> **EXCERPTED RECORDS**:
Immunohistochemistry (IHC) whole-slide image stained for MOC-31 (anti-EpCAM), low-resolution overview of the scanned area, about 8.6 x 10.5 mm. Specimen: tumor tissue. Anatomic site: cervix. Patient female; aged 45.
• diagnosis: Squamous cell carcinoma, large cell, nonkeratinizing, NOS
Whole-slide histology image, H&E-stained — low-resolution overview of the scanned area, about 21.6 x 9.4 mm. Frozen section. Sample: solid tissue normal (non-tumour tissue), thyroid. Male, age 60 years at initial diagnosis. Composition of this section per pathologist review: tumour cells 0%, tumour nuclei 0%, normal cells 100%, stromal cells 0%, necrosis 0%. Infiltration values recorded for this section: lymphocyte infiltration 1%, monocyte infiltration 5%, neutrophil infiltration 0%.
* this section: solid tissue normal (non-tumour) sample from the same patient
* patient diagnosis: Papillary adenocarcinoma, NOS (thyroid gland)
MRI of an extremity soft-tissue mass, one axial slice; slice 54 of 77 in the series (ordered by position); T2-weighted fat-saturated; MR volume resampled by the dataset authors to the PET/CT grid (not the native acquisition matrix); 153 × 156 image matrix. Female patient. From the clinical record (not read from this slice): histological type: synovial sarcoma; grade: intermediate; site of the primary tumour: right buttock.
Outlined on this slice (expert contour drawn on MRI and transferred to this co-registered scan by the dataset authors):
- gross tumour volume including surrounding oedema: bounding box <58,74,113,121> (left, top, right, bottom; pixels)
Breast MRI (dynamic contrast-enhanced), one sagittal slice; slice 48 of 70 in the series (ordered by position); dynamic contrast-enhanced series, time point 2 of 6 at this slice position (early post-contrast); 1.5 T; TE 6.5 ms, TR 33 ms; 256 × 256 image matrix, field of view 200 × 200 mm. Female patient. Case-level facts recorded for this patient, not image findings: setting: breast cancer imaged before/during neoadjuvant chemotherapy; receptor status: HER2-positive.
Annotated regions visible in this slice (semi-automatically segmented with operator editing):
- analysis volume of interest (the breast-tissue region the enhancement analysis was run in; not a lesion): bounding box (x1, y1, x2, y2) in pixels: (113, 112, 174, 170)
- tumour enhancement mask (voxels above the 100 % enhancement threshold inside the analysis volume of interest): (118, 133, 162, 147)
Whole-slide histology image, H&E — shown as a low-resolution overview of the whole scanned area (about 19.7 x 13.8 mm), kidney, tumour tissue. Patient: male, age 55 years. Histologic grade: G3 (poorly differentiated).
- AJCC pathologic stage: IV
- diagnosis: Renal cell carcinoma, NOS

> **WHAT IS EXPECTED**:
Looking back at the data above, tally each line that includes the word "bounding", then answer with the total alone.

> **EXPECTED ANSWER**:
2